(Source records Opens)

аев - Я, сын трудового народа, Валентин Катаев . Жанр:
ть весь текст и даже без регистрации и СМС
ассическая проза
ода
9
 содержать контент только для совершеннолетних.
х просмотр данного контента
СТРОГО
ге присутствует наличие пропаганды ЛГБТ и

(Source records Closes)
(Source records Opens)

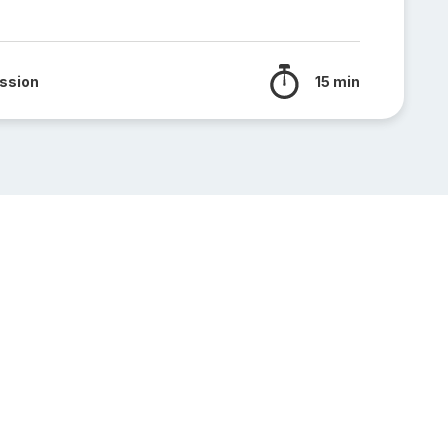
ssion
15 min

(Source records Closes)
(Source records Opens)

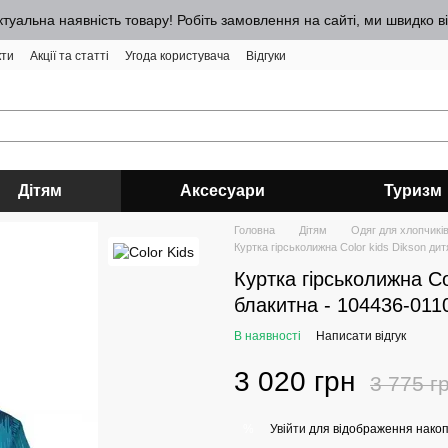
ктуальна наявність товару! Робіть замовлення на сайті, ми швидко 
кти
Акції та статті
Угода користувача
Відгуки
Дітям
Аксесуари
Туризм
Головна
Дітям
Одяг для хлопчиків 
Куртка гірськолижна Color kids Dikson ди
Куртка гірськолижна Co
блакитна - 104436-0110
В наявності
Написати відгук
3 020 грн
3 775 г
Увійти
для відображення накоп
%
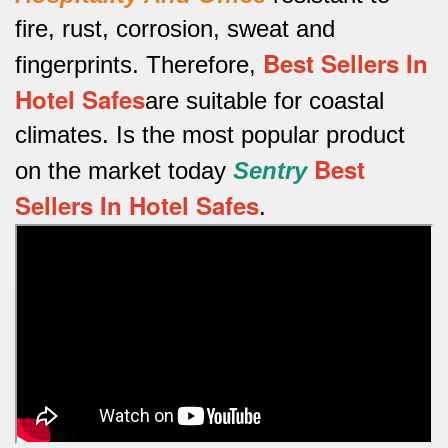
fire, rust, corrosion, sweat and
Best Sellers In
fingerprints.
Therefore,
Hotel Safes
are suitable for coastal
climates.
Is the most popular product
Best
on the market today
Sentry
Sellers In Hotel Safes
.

(Source records Closes)

▸ Requirement
Retype the part of the listing that opens with the line containing "ктуальна наявність товару!" and closes with the line containing "Написати відгук", including both of those lines.

▸ Answer box
ктуальна наявність товару! Робіть замовлення на сайті, ми швидко 
кти
Акції та статті
Угода користувача
Відгуки
Дітям
Аксесуари
Туризм
Головна
Дітям
Одяг для хлопчиків 
Куртка гірськолижна Color kids Dikson ди
Куртка гірськолижна Co
блакитна - 104436-0110
В наявності
Написати відгук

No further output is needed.